Collected data entries:
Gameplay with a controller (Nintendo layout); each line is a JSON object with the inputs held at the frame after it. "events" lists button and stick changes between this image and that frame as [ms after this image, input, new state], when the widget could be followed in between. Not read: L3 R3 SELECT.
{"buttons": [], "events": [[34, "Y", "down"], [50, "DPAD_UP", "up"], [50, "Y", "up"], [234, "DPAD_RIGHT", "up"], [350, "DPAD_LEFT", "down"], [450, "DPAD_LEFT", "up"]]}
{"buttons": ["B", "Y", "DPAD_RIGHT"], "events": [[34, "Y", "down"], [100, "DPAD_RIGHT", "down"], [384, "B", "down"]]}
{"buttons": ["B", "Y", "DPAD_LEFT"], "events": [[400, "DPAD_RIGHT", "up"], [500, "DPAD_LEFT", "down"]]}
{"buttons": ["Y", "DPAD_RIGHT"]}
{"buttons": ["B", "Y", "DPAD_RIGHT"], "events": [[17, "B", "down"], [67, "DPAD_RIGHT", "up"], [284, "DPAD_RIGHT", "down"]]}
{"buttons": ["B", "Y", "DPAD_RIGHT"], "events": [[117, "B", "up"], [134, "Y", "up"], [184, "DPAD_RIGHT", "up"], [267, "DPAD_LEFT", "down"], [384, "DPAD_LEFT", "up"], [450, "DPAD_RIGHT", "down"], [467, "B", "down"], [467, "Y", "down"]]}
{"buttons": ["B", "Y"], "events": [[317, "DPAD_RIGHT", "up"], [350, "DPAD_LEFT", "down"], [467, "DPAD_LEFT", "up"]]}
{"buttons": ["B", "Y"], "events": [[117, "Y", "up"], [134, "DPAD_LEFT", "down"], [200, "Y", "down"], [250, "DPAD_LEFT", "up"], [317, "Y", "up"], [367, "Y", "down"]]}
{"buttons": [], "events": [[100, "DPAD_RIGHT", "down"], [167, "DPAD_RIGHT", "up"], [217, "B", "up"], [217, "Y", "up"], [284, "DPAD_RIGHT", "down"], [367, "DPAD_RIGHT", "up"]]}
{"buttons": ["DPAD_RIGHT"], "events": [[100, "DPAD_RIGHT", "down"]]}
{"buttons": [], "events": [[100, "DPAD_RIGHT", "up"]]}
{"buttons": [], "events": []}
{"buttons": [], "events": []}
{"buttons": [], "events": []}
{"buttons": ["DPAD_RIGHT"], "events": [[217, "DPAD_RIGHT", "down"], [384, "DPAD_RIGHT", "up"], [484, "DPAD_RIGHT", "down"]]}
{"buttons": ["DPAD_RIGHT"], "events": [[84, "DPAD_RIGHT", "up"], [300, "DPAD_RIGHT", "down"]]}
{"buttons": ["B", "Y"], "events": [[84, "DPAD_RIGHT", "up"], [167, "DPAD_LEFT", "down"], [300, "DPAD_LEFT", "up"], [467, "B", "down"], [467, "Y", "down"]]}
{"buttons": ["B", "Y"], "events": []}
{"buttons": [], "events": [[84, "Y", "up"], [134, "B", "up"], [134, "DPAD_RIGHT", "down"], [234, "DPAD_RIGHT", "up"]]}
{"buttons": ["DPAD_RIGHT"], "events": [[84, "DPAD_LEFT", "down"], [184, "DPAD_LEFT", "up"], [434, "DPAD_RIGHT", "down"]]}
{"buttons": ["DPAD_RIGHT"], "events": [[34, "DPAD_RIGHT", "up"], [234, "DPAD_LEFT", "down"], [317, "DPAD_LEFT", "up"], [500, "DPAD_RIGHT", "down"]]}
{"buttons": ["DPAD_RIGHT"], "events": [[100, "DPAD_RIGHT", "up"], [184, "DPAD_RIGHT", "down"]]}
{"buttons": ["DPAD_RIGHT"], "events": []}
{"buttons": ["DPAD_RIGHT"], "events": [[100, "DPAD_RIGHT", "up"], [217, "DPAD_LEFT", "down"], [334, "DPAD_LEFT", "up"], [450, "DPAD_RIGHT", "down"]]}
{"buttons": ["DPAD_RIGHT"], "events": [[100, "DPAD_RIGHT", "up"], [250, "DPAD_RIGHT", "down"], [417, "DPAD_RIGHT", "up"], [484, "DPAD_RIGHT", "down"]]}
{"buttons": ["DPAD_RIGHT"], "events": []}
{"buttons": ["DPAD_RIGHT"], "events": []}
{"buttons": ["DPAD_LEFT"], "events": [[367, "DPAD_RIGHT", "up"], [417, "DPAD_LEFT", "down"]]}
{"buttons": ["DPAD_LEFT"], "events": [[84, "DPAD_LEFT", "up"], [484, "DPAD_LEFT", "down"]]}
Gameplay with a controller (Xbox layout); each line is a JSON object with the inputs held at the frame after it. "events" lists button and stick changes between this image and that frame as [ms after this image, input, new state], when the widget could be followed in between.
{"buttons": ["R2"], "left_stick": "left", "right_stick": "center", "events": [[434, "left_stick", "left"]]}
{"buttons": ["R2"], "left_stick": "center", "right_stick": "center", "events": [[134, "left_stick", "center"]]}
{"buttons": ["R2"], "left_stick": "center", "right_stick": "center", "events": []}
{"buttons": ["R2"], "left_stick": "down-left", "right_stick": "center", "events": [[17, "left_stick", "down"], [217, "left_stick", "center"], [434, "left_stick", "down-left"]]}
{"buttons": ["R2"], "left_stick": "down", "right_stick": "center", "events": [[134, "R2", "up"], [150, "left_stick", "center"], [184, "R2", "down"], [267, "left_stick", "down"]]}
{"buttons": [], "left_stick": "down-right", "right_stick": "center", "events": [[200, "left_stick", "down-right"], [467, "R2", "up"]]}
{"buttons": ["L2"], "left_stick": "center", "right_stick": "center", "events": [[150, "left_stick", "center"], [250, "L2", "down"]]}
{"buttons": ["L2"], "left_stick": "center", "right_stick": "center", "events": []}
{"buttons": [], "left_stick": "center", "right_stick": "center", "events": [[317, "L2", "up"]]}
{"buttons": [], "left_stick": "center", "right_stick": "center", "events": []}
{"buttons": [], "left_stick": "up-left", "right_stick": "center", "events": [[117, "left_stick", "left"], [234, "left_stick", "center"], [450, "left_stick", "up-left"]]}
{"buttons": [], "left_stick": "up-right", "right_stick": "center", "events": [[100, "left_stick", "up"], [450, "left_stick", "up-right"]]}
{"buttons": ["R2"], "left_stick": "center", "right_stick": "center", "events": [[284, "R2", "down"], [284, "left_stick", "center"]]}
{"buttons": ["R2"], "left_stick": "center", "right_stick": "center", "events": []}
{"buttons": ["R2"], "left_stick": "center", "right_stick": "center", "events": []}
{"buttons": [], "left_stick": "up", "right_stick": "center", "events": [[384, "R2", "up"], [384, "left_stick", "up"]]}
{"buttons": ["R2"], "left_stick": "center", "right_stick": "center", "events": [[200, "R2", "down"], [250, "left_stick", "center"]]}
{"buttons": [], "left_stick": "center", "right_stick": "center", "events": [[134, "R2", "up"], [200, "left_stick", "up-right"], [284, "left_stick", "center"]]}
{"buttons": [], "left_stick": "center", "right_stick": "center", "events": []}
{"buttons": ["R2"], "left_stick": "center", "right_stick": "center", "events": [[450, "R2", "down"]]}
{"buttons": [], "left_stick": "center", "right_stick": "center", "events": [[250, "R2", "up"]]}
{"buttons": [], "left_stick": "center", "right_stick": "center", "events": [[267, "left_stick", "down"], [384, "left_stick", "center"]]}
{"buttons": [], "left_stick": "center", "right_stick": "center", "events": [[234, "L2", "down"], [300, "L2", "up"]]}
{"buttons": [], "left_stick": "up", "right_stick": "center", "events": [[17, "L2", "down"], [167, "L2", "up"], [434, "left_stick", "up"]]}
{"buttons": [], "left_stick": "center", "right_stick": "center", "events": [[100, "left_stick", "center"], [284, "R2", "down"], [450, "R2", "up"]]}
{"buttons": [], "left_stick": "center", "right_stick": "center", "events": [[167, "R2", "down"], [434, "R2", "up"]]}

# Prompt
Copy each line above where "layout" appears.

# Answer box
Gameplay with a controller (Nintendo layout); each line is a JSON object with the inputs held at the frame after it. "events" lists button and stick changes between this image and that frame as [ms after this image, input, new state], when the widget could be followed in between. Not read: L3 R3 SELECT.
Gameplay with a controller (Xbox layout); each line is a JSON object with the inputs held at the frame after it. "events" lists button and stick changes between this image and that frame as [ms after this image, input, new state], when the widget could be followed in between.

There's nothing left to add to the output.